Exercise directions: For the data below, give again exactly the lines from the one containing "[499,568,511,579] it. ->" through the one containing "[611,599,788,613] this is", both ends included, and no others.

+++ Records provided +++

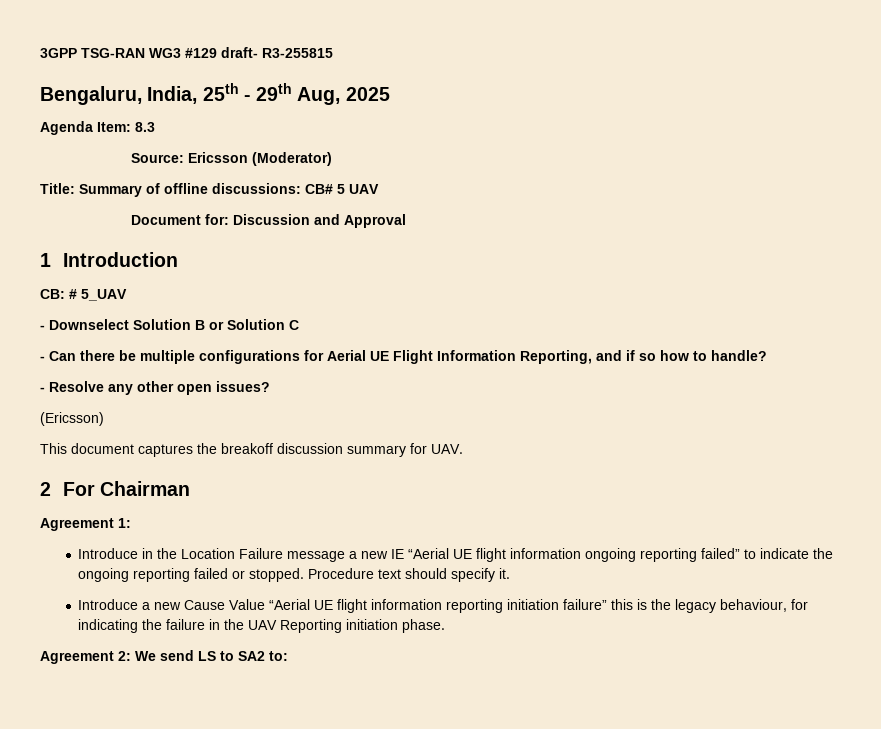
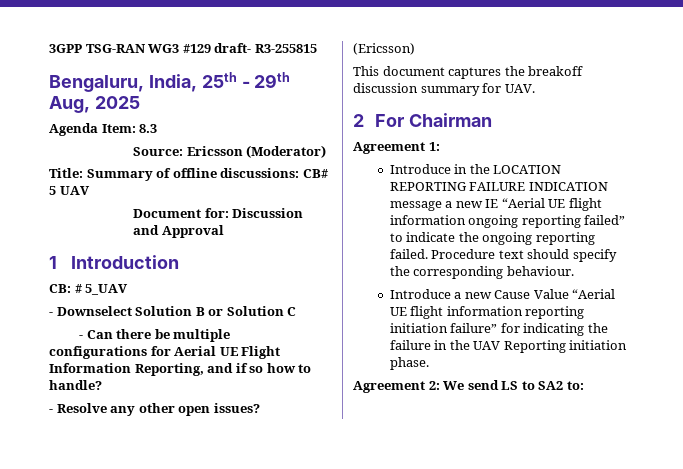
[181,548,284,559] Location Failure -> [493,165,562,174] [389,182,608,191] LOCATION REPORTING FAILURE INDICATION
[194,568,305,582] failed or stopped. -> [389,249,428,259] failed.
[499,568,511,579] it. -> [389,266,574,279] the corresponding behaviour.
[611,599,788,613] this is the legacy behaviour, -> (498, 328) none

+++
+++ Records provided +++

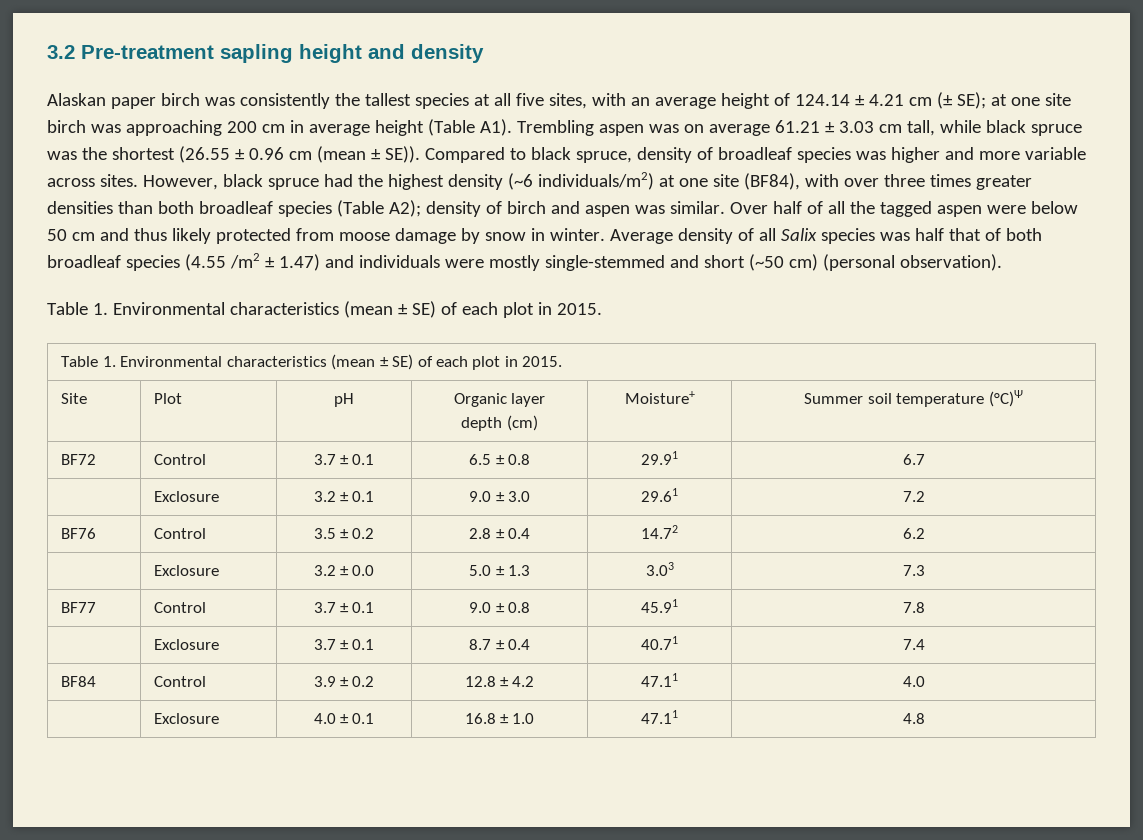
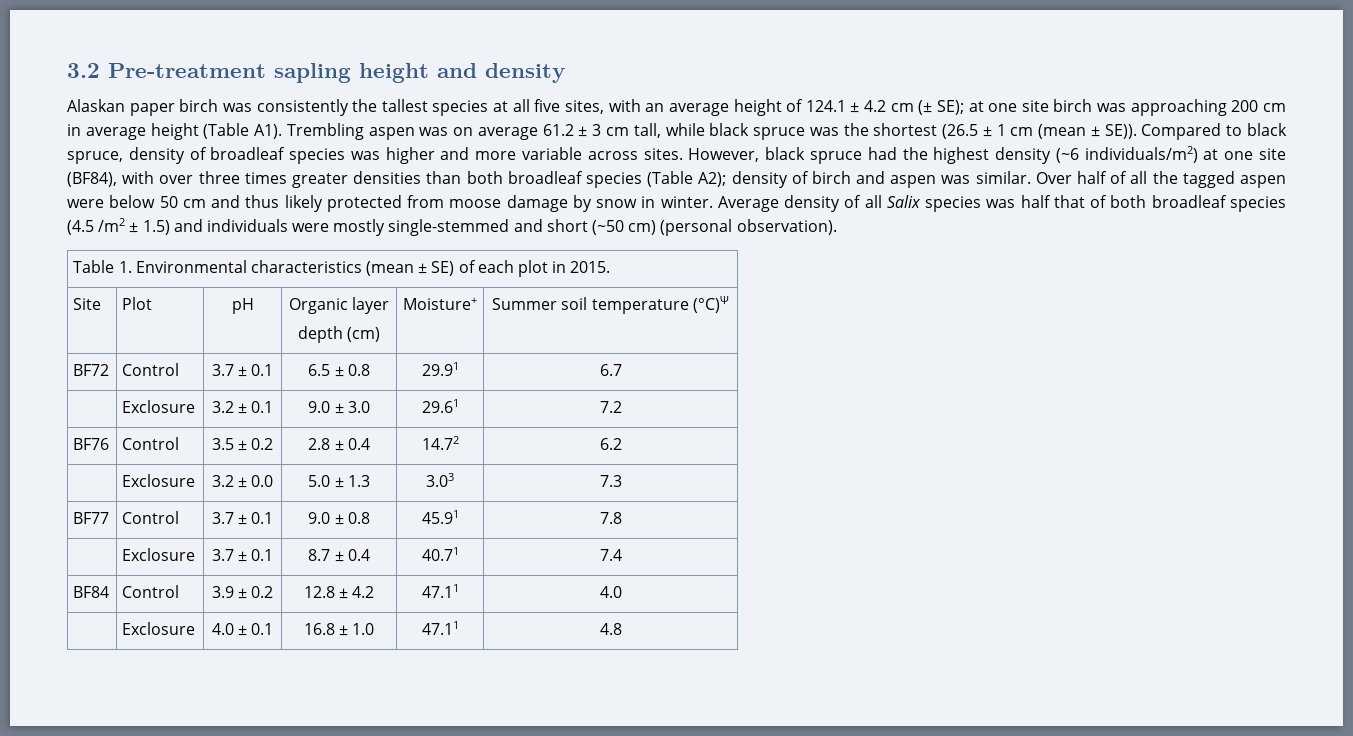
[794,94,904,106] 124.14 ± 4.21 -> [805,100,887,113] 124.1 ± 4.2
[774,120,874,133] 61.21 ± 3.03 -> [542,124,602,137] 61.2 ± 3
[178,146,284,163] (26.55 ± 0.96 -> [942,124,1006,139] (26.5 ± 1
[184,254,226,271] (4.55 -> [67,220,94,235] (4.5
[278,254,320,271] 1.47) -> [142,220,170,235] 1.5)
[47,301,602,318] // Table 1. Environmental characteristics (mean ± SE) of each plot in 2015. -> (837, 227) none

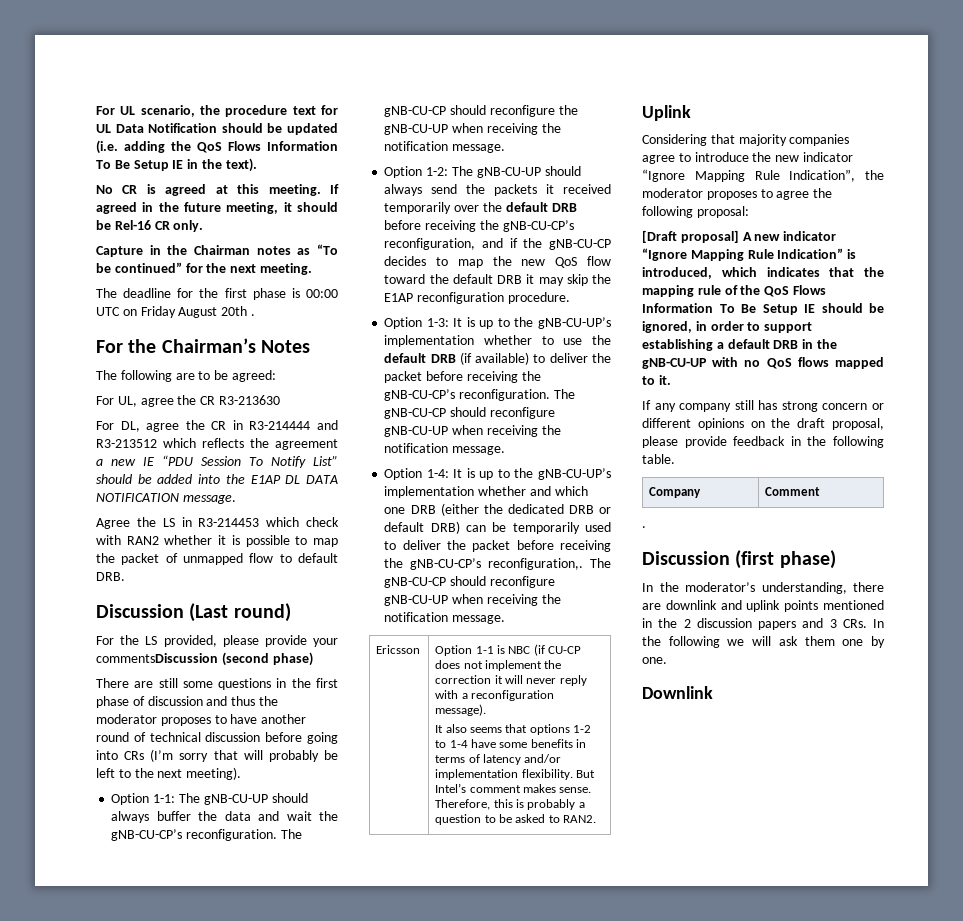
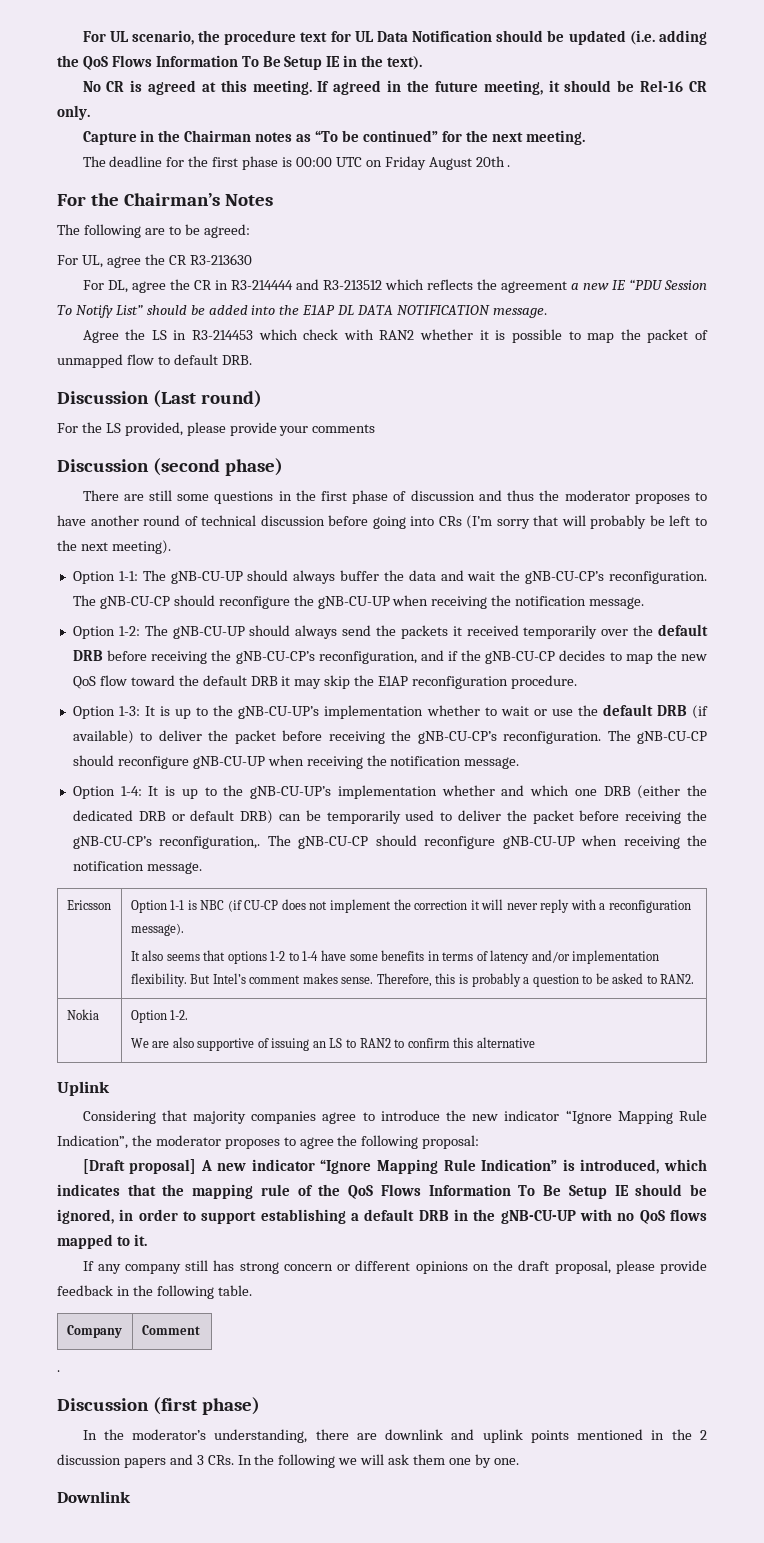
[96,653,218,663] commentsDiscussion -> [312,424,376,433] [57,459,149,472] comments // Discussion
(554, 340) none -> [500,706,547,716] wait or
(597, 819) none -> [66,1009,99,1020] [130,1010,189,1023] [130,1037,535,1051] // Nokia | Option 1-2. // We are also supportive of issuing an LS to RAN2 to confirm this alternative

+++
+++ Records provided +++

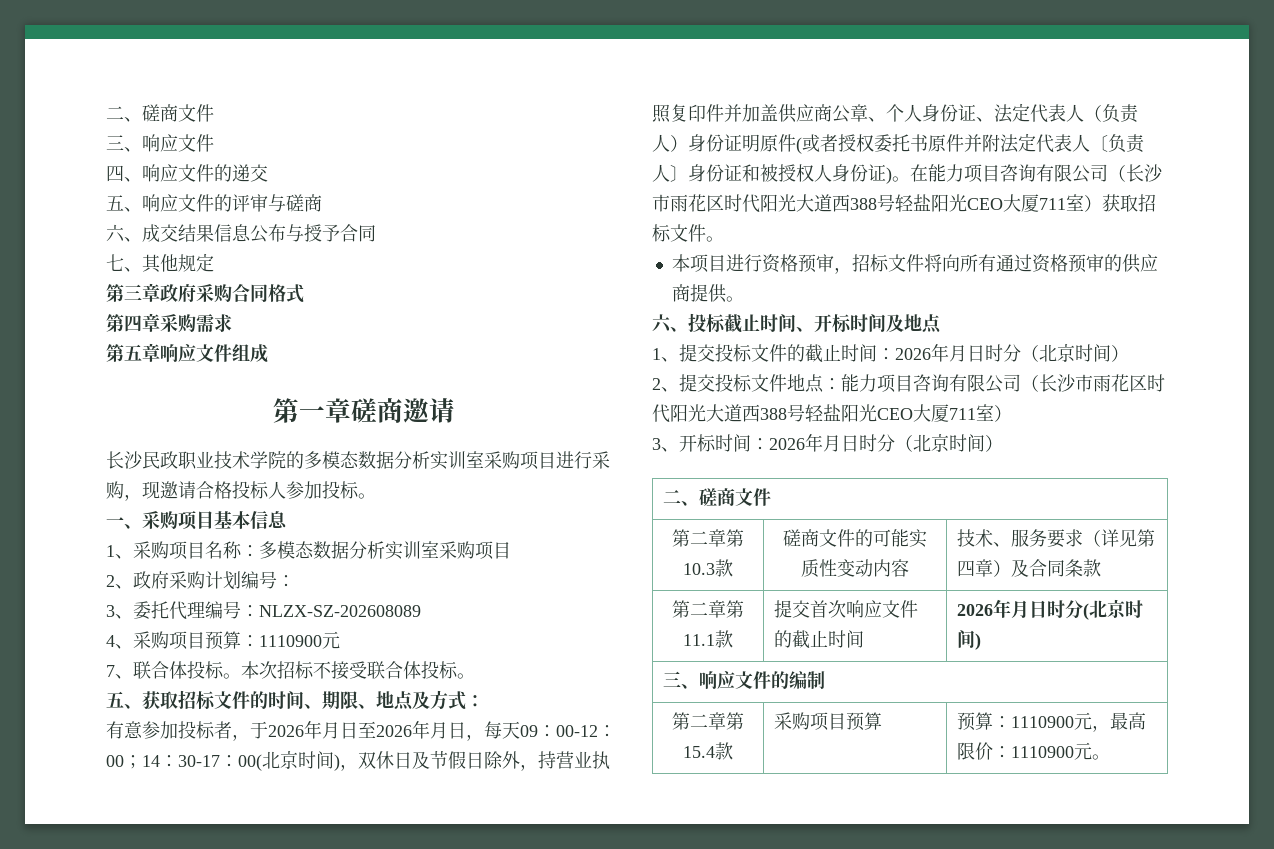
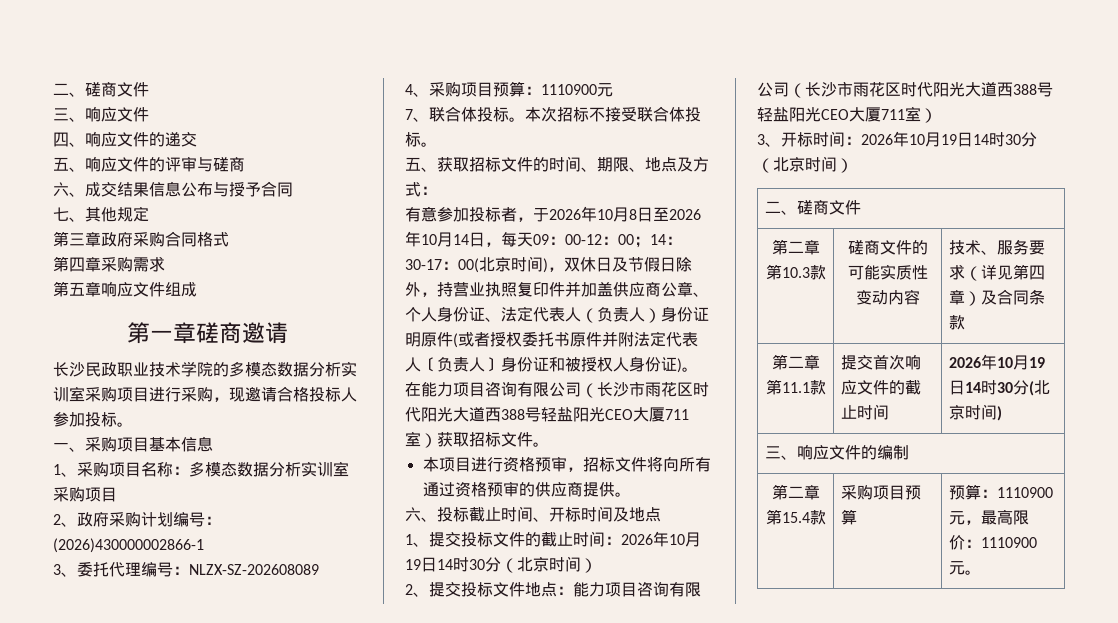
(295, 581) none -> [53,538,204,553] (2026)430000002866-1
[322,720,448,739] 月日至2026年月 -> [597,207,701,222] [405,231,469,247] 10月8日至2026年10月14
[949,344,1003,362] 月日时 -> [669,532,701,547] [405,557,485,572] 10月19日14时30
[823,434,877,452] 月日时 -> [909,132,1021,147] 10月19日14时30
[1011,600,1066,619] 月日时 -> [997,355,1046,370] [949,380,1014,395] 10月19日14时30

+++

Output below:
[499,568,511,579] it. -> [389,266,574,279] the corresponding behaviour.
[611,599,788,613] this is the legacy behaviour, -> (498, 328) none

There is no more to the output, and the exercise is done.